We have our Hermia! Our Lysander and Demetrius! Our Puck, and our Bottom! And, the rest of the characters in A Midsummer Night’s Dream.
After hearing everyone read for different characters during our previous sessions, I was confident that each senior had a role they could own. The cast is comprised of the seniors from the Abington Memory Fitness Center and fellow students from my Shakespeare with Seniors class. Our first two rehearsals with the seniors started with small-group work. One senior and a handful of Arcadia students ran lines together, with the students coaching the seniors on their roles. My group worked with Lionel, who plays Lysander. As I’ve mentioned before, Lionel is a fun fellow. He doesn’t hold back and can usually be found complaining about the temperature of the room being too hot or too cold before we leave. He also is a jokester, telling us how his wife will react when she finds out he’s marrying Hermia and making snarky conversation with the students around him.
Up until this point, I hadn’t interacted with Lionel closely and during the small-group work, he was hard on himself. When he had a frog in his throat, he apologized repeatedly, insisting that he would not be a raspy-voiced Lysander on the day of the performance. Whenever he struggled to pronounce a word, he would throw his head back and curse at himself. He was taking the work seriously, but after those moments passed, he was back to his playful self.
After running lines for a while, my group joined the students working with Grace, who plays Hermia. Lysander and Hermia are young, true lovers in MSND and share key scenes. Lionel assumes his role in jest, making Grace (and the rest of us) laugh along the way. When his character was in love with Hermia, he reached for Grace’s hand and wore a dopey expression on his face. Grace told us that she wasn’t going to speak to him at all after rehearsal, teasing him for his actions. When Lysander was in love with Helena instead, after Puck mistakenly enchanted his eyes with a love herb, Lionel growled (yes, like a dog) at Grace and promised to defend poor Helena.
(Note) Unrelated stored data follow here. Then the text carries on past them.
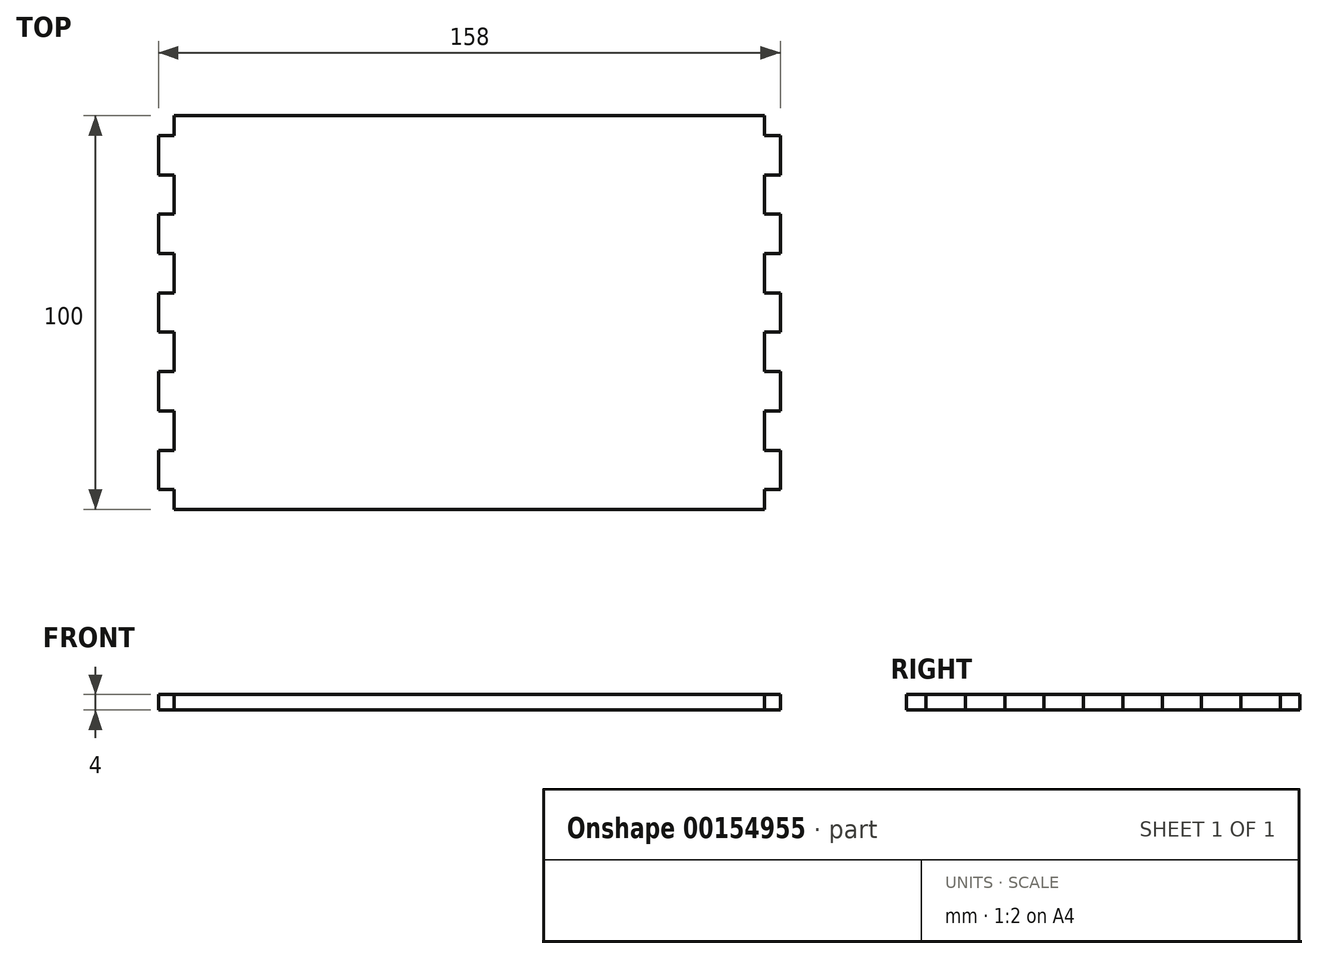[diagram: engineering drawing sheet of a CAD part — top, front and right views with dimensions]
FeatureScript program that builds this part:
annotation { "Feature Type Name" : "Feature", "Feature Type Description" : "" }
export const myFeature = defineFeature(function(context is Context, id is Id, definition is map)
    precondition{}
    {
        {
            var Q0;
            Q0=qCreatedBy(makeId("Top.planeOp"),FACE);
            var sketch = newSketch(context, id + "F0", { "sketchPlane" : qUnion([Q0])});
            skLineSegment(sketch, "E0.bottom", {"start": v(75, 50) * mm, "end": v(-75, 50) * mm});
            skLineSegment(sketch, "E0.top", {"start": v(75, -50) * mm, "end": v(-75, -50) * mm});
            skLineSegment(sketch, "E0.left", {"start": v(75, 50) * mm, "end": v(75, -50) * mm});
            skLineSegment(sketch, "E0.right", {"start": v(-75, 50) * mm, "end": v(-75, -50) * mm});
            skPoint(sketch, "E0.middle", {"position": v(0, 0) * mm});
            skSolve(sketch);
        }
        {
            var Q0;
            Q0 = qSketchRegion(id + "F0", true);
            extrude(context, id + "F1", {"entities" : qUnion([Q0]), "depth" : 4 * mm});
        }
        {
            var Q0;
            Q0=makeQuery(id+"F1.opExtrude","CAP_FACE",FACE,{"disambiguationData":[OSD([sQuery(id+"F0.wireOp",EDGE,"E0.bottom"),sQuery(id+"F0.wireOp",EDGE,"E0.top"),sQuery(id+"F0.wireOp",EDGE,"E0.left"),sQuery(id+"F0.wireOp",EDGE,"E0.right")])],"isStart":false});
            var sketch = newSketch(context, id + "F2", { "sketchPlane" : qUnion([Q0])});
            skLineSegment(sketch, "E1", {"start": v(-75, -50) * mm, "end": v(-75, -45) * mm});
            skLineSegment(sketch, "E2.bottom", {"start": v(-75, -45) * mm, "end": v(-79, -45) * mm});
            skLineSegment(sketch, "E2.top", {"start": v(-75, -35) * mm, "end": v(-79, -35) * mm});
            skLineSegment(sketch, "E2.left", {"start": v(-75, -45) * mm, "end": v(-75, -35) * mm});
            skLineSegment(sketch, "E2.right", {"start": v(-79, -45) * mm, "end": v(-79, -35) * mm});
            skLineSegment(sketch, "E3.0.1.0", {"start": v(-75, -25) * mm, "end": v(-79, -25) * mm});
            skLineSegment(sketch, "E3.0.1.1", {"start": v(-75, -15) * mm, "end": v(-79, -15) * mm});
            skLineSegment(sketch, "E3.0.1.2", {"start": v(-75, -25) * mm, "end": v(-75, -15) * mm});
            skLineSegment(sketch, "E3.0.1.3", {"start": v(-79, -25) * mm, "end": v(-79, -15) * mm});
            skLineSegment(sketch, "E3.0.2.0", {"start": v(-75, -5) * mm, "end": v(-79, -5) * mm});
            skLineSegment(sketch, "E3.0.2.1", {"start": v(-75, 5) * mm, "end": v(-79, 5) * mm});
            skLineSegment(sketch, "E3.0.2.2", {"start": v(-75, -5) * mm, "end": v(-75, 5) * mm});
            skLineSegment(sketch, "E3.0.2.3", {"start": v(-79, -5) * mm, "end": v(-79, 5) * mm});
            skLineSegment(sketch, "E3.0.3.0", {"start": v(-75, 15) * mm, "end": v(-79, 15) * mm});
            skLineSegment(sketch, "E3.0.3.1", {"start": v(-75, 25) * mm, "end": v(-79, 25) * mm});
            skLineSegment(sketch, "E3.0.3.2", {"start": v(-75, 15) * mm, "end": v(-75, 25) * mm});
            skLineSegment(sketch, "E3.0.3.3", {"start": v(-79, 15) * mm, "end": v(-79, 25) * mm});
            skLineSegment(sketch, "E3.0.4.0", {"start": v(-75, 35) * mm, "end": v(-79, 35) * mm});
            skLineSegment(sketch, "E3.0.4.1", {"start": v(-75, 45) * mm, "end": v(-79, 45) * mm});
            skLineSegment(sketch, "E3.0.4.2", {"start": v(-75, 35) * mm, "end": v(-75, 45) * mm});
            skLineSegment(sketch, "E3.0.4.3", {"start": v(-79, 35) * mm, "end": v(-79, 45) * mm});
            skLineSegment(sketch, "E3.direction1", {"start": v(-79, -45) * mm, "end": v(-54, -45) * mm, "construction": true});
            skLineSegment(sketch, "E3.direction2", {"start": v(-79, -45) * mm, "end": v(-79, -25) * mm, "construction": true});
            skLineSegment(sketch, "E4", {"start": v(0, 50) * mm, "end": v(0, 42.45) * mm});
            skLineSegment(sketch, "E5.MirrorCS", {"start": v(79, -45) * mm, "end": v(79, -35) * mm});
            skLineSegment(sketch, "E6.MirrorCS", {"start": v(75, -15) * mm, "end": v(79, -15) * mm});
            skLineSegment(sketch, "E7.MirrorCS", {"start": v(75, -25) * mm, "end": v(75, -15) * mm});
            skLineSegment(sketch, "E8.MirrorCS", {"start": v(79, -25) * mm, "end": v(79, -15) * mm});
            skLineSegment(sketch, "E9.MirrorCS", {"start": v(75, -5) * mm, "end": v(79, -5) * mm});
            skLineSegment(sketch, "E10.MirrorCS", {"start": v(75, 5) * mm, "end": v(79, 5) * mm});
            skLineSegment(sketch, "E11.MirrorCS", {"start": v(75, -5) * mm, "end": v(75, 5) * mm});
            skLineSegment(sketch, "E12.MirrorCS", {"start": v(79, -5) * mm, "end": v(79, 5) * mm});
            skLineSegment(sketch, "E13.MirrorCS", {"start": v(79, -45) * mm, "end": v(79, -25) * mm, "construction": true});
            skLineSegment(sketch, "E14.MirrorCS", {"start": v(79, 35) * mm, "end": v(79, 45) * mm});
            skLineSegment(sketch, "E15.MirrorCS", {"start": v(75, 45) * mm, "end": v(79, 45) * mm});
            skLineSegment(sketch, "E16.MirrorCS", {"start": v(79, 15) * mm, "end": v(79, 25) * mm});
            skLineSegment(sketch, "E17.MirrorCS", {"start": v(75, 35) * mm, "end": v(75, 45) * mm});
            skLineSegment(sketch, "E18.MirrorCS", {"start": v(75, 35) * mm, "end": v(79, 35) * mm});
            skLineSegment(sketch, "E19.MirrorCS", {"start": v(75, 15) * mm, "end": v(79, 15) * mm});
            skLineSegment(sketch, "E20.MirrorCS", {"start": v(75, -25) * mm, "end": v(79, -25) * mm});
            skLineSegment(sketch, "E21.MirrorCS", {"start": v(75, -45) * mm, "end": v(75, -35) * mm});
            skLineSegment(sketch, "E22.MirrorCS", {"start": v(75, -35) * mm, "end": v(79, -35) * mm});
            skLineSegment(sketch, "E23.MirrorCS", {"start": v(75, -45) * mm, "end": v(79, -45) * mm});
            skLineSegment(sketch, "E24.MirrorCS", {"start": v(75, -50) * mm, "end": v(75, -45) * mm});
            skLineSegment(sketch, "E25.MirrorCS", {"start": v(75, 15) * mm, "end": v(75, 25) * mm});
            skLineSegment(sketch, "E26.MirrorCS", {"start": v(75, 25) * mm, "end": v(79, 25) * mm});
            skSolve(sketch);
        }
        {
            var Q0;
            Q0 = qSketchRegion(id + "F2", true);
            extrude(context, id + "F3", {"entities" : qUnion([Q0]), "operationType" : NewBodyOperationType.ADD, "oppositeDirection" : true, "depth" : 4 * mm});
        }
    });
Putting the goofiness aside, the seniors obviously want a great performance—it shows in their work. While discussing the progress we’ve made, my fellow students were aware of the significance of it. Damien Figueras ’16, a theater major, was surprised by how quickly the seniors engaged with the material. Sarah Kwiecien ’14, who has studied and loved Shakespeare, thought that the rhyming in MSND might have helped establish a flow when reading the lines. If you’ve ever had to read Shakespeare aloud, you know how easy it is to trip over the words and fall into a messy delivery. The seniors individually have their own strengths and weaknesses, but no challenge has gone unmet. Todd struggled with the material due to vision issues and a decline in his reading ability. But, to calm his nerves, we gave him the role of Snout and had a student read his lines to him bit by bit. Before our first rehearsal began, though, Todd hid his face in his script. When he revealed his face again, he chuckled and said he couldn’t handle it. The point isn’t to be a great actor, though; it is to participate. And, he does that eagerly.
The seniors have held their own, never feeling defeated by the Shakespearean language. Even Clint, who has only been with us for one session, is amazing to watch. His booming voice fits his broad shoulders and military haircut. He has taken the role of Quince, presenting the character as a commanding director of the play, Thisbe and Pyramus. We also expect a sixth senior cast member to join us for rehearsals. As for my part in the performance, I’ll introduce the play to the audience as one of a few students who will explain scenes that aren’t being performed. I’ll also be one of several students who blows a kazoo and runs around the stage with a sword in our last scene. It’s going to be thoroughly entertaining! And fun, because how often do I use a kazoo? (Never. I never use a kazoo.)